> **Passage given**
Since the possession of syringes is partially criminalized in North Carolina, the SEAP advocates for full-syringe decriminalization, which will provide all syringe users with universal access to the tools to protect themselves and others from the transmission of HIV, hepatitis C, and other blood-borne illnesses.

Key Activities

  • Increase awareness of the need for syringe decriminalization, immunity for sharps inside biohazard containers, and improvements to HB850 by engaging the public, lawmakers, and law enforcement officers
  • Increase the capacity of harm-reduction organizations in Southern states to change syringe access policies
  • Work with legislators to introduce or commit to introducing legislation on full-syringe decriminalization, immunity for sharps inside biohazard containers, and improvements to HB850. That legislation will improve the social, environmental and community relationship with people who use drugs

Through working with Republican lawmakers and law enforcement in North Carolina and Georgia, we have helped advocate for the passage of three groundbreaking pieces of legislation in both states (2013’s NC-HB850, 2013’s NC-SB20 and 2014’s GA-HB965). These pieces of legislation made harm reduction a bi-partisan issue with law enforcement support. These bills have decriminalized syringes and drug equipment and expanded access to naloxone in the South, where harm reduction historically has not been supported.

(Stored data entries)

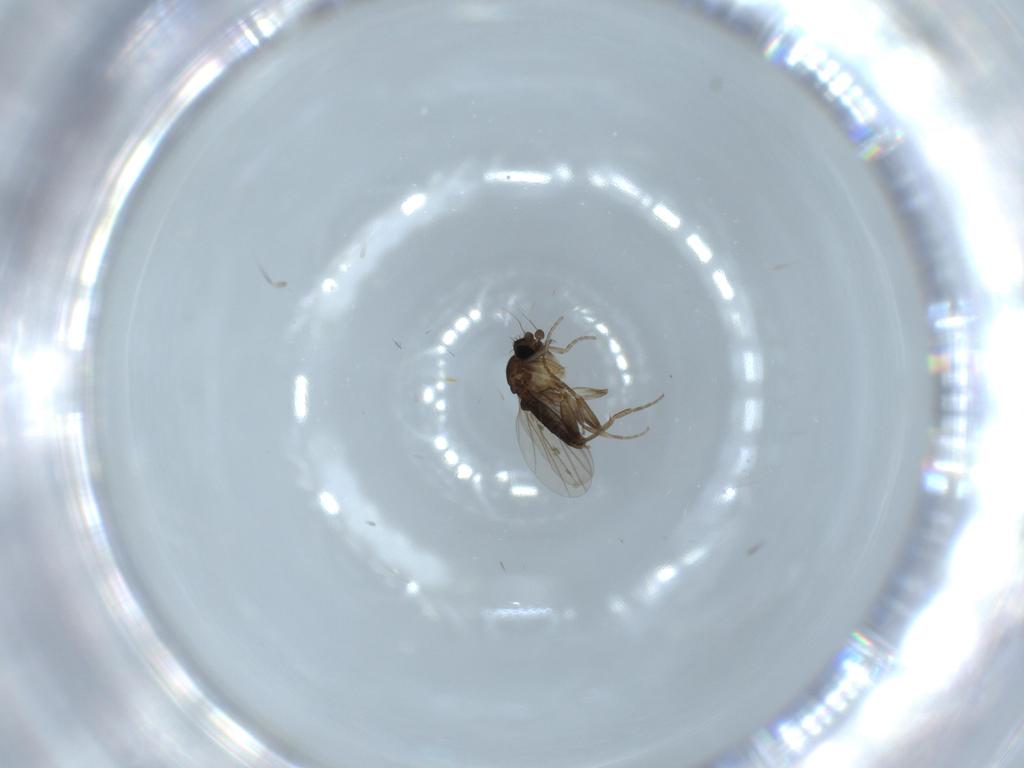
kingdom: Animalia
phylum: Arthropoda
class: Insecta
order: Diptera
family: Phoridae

--

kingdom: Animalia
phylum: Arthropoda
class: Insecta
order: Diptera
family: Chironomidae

==

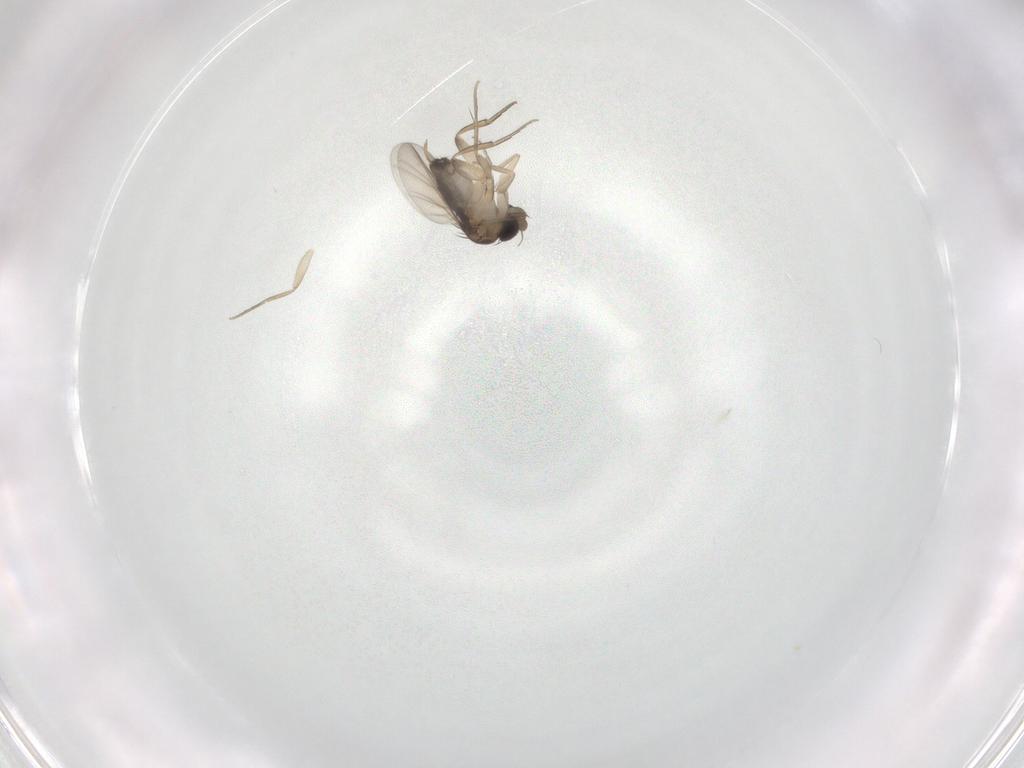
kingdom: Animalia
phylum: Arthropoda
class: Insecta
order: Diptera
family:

> **Task brief**
According to the passage on syringe decriminalization, why does the SEAP advocate for full-syringe decriminalization in North Carolina?

> **Output of the task**
The SEAP advocates for it because possession of syringes is partially criminalized in North Carolina. Full decriminalization would give all syringe users universal access to the tools they need to protect themselves and others from the transmission of HIV, hepatitis C, and other blood-borne illnesses.